Best of Fulmer era - KO return men

Most Tennessee football fans remember Mark Levine as the unsung senior who started at tailback ahead of fabulous freshman Jamal Lewis for the first four games of the 1997 season ... a move that is still confounding 10 years later.

Levine may not have been anything special as a tailback but the Texas native was an exceptional kickoff-return specialist. In fact, his career average ranks with the best in Big Orange history. Thus, he deserves to be remembered as more than just the guy who slowed Jamal Lewis' development into a superstar.

In ranking the best kickoff-return men of the Phillip Fulmer era (1992-present), I wanted to look beyond the yards-per-return averages and try to determine which guys did the best job of squeezing every yard possible out of a runback. Anybody can get behind a well-formed "wall" of blockers and run 30 yards upfield. The guys I admire are the ones who can generate some yards on their own.

That said, here are my rankings of the best kickoff-return men of the Fulmer era:

1. Mark Levine (1996): He didn't have blazing speed or flashy moves but he had a knack for finding seams and providing decent field position on virtually every possession.
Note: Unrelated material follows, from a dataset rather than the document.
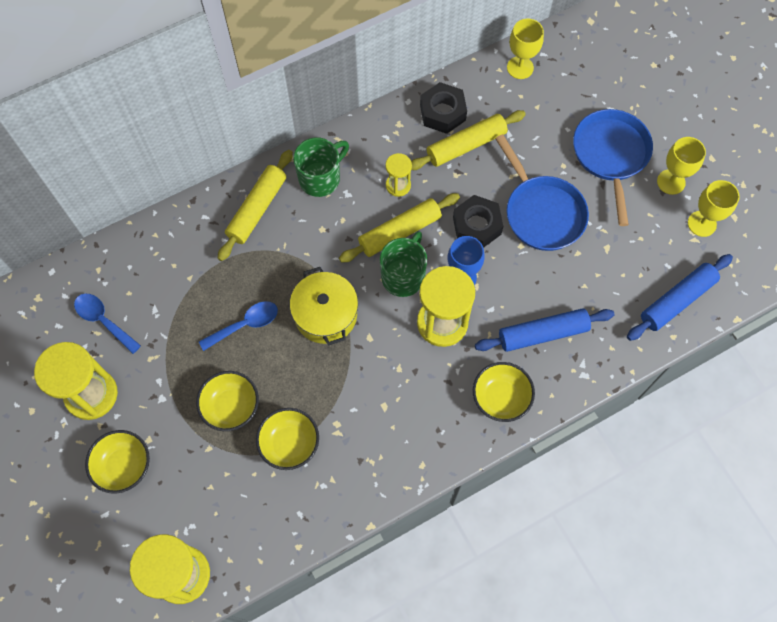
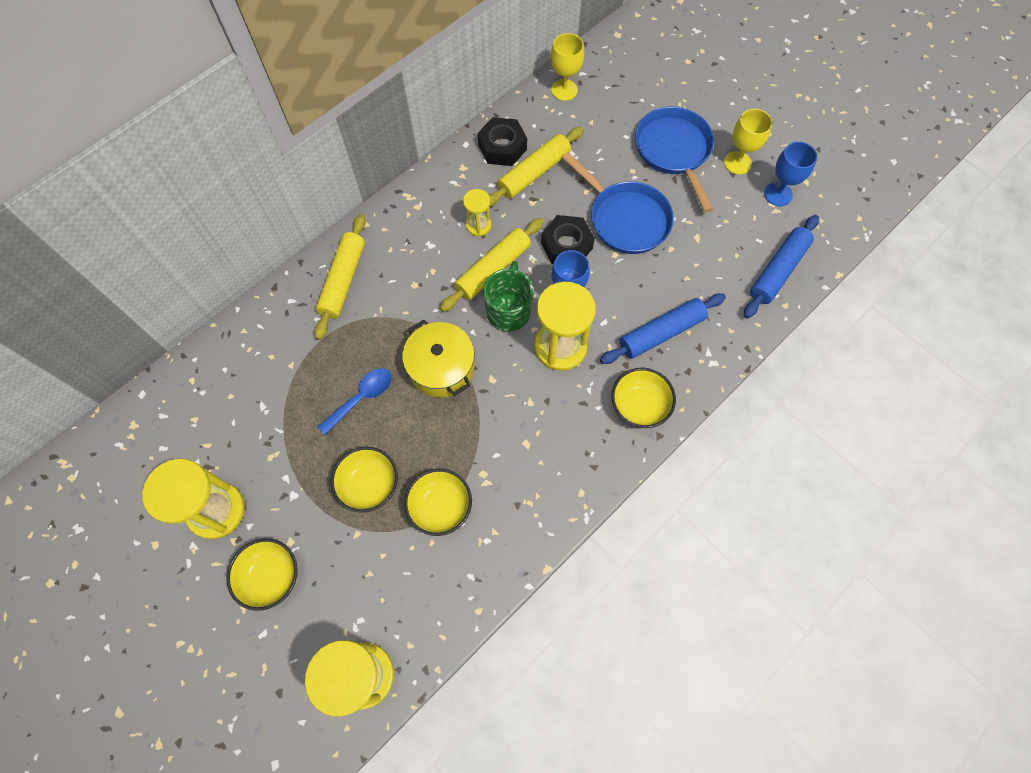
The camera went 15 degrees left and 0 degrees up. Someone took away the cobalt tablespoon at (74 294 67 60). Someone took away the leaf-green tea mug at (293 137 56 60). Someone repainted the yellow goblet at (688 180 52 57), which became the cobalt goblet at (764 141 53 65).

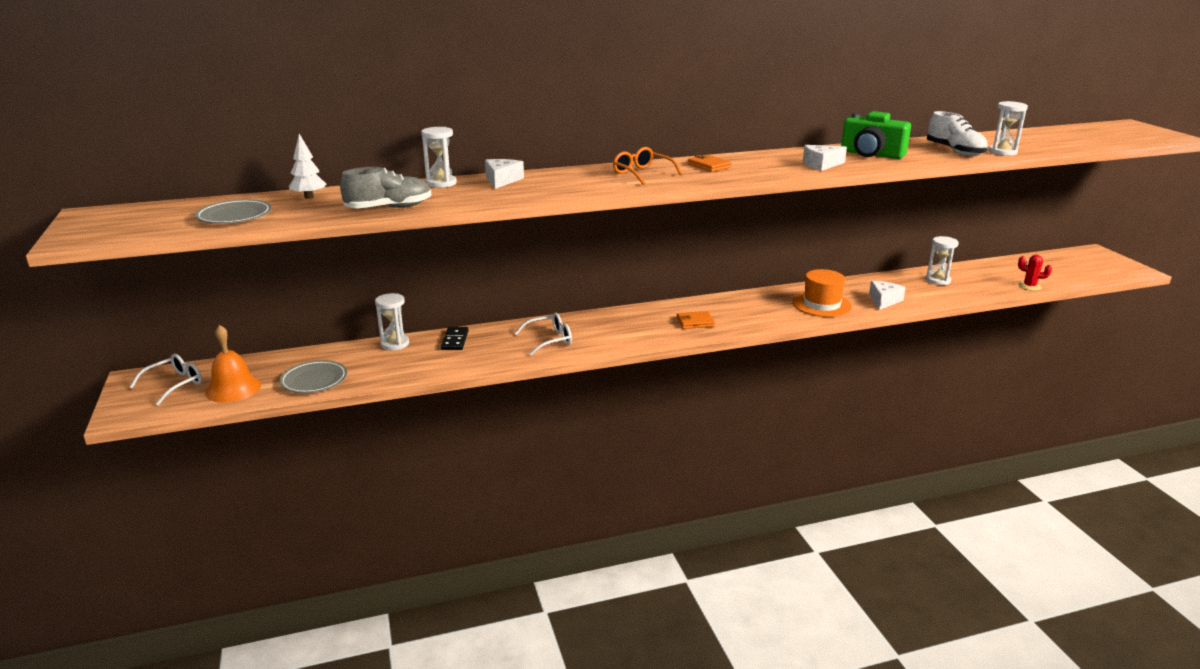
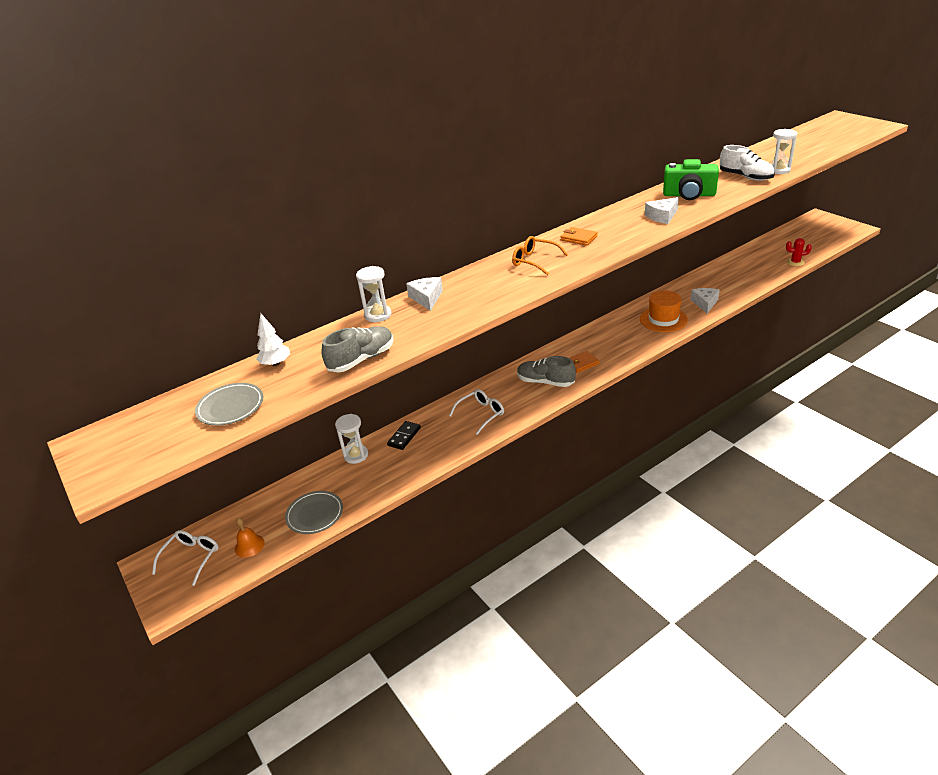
The camera went 15 degrees left and 10 degrees up. Someone scaled the orange-coloured bell at (205 325 56 78) by 0.63. Someone rotated the jet-black domino piece at (441 327 28 23) by 45 degrees clockwise. Someone took away the white sandglass at (925 236 34 49). Someone put down the ash-grey shoe at (517 356 59 31).

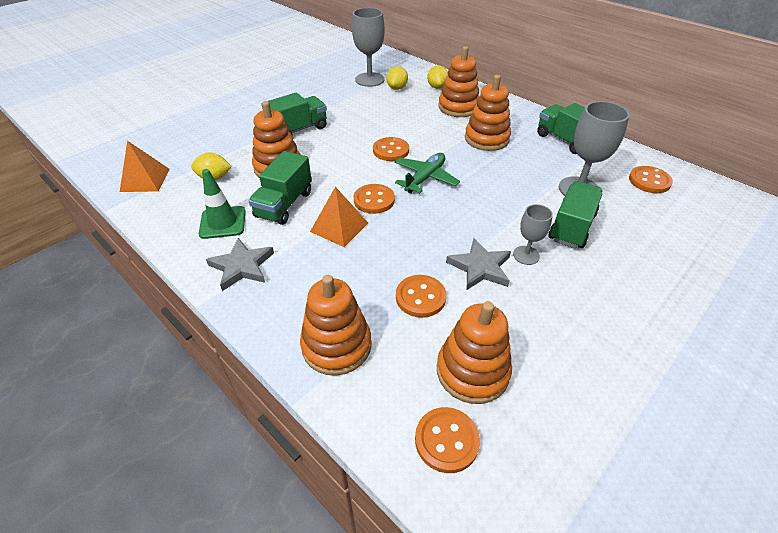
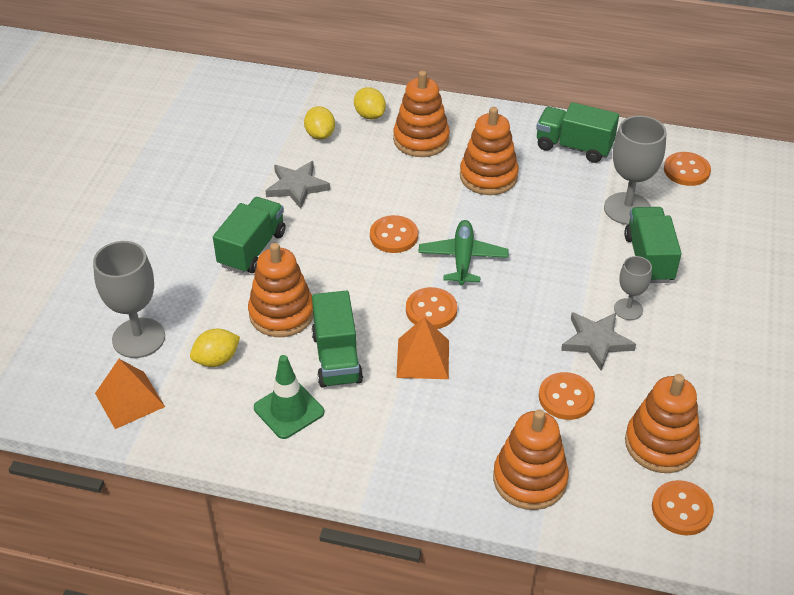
The camera went 30 degrees left and 0 degrees up. Someone carried the ash-grey star shape from (206 238 68 53) to (265 161 65 48). Someone carried the ash-grey goblet from (352 8 33 79) to (93 241 72 117).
Levine returned 17 kicks for 431 yards (25.4 average) as the primary return man in '96, then ran back 10 kicks for 208 yards (20.8 average) while sharing the job with Dwayne Goodrich in '97. Levine's career numbers show 27 returns for 639 yards, a 23.7 average.

2. Peerless Price (1998): The Peerless One returned a kickoff 100 yards vs. Alabama in helping Tennessee win the national title in '98. He finished that season with 14 runbacks for 389 yards, a whopping 27.8-yard average. He returned just five kicks in the previous three seasons, however, averaging a nondescript 18.2 yards. Also a standout wide receiver, his career mark on 19 returns was 25.3 yards.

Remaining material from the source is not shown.